*** Opening of STUDY MATERIAL ***

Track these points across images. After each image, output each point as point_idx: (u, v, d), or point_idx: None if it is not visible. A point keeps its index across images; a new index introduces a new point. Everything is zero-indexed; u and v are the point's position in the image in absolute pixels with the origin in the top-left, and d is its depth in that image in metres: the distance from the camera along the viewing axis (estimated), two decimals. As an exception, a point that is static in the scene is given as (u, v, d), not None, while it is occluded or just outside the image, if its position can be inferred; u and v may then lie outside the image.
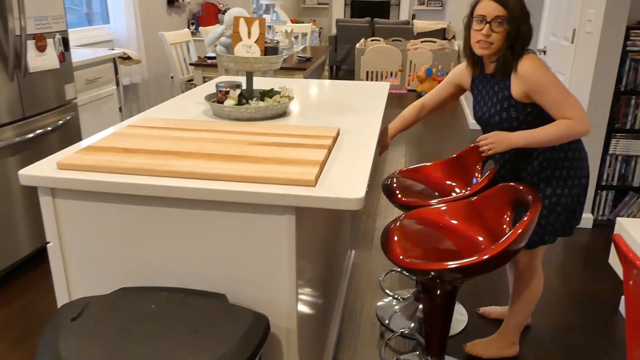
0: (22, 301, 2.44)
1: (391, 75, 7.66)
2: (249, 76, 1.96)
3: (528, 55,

*** Close of STUDY MATERIAL ***

Copy every line of the listing above exactly. Leave each picture out.

Track these points across images. After each image, output each point as point_idx: (u, v, d), or point_idx: None if it is not visible. A point keeps its index across images; a new index introduces a new point. Everything is zero-indexed; u and v are the point's position in the image in absolute pixels with the origin in the top-left, and d is its depth in that image in metres: the distance from the camera along the viewing axis (estimated), two decimals. As an exception, a point that is static in the scene is given as (u, v, d), not None, while it is occluded or just outside the image, if its position can be inferred; u and v may then lie outside the image.
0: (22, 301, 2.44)
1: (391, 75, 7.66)
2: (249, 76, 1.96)
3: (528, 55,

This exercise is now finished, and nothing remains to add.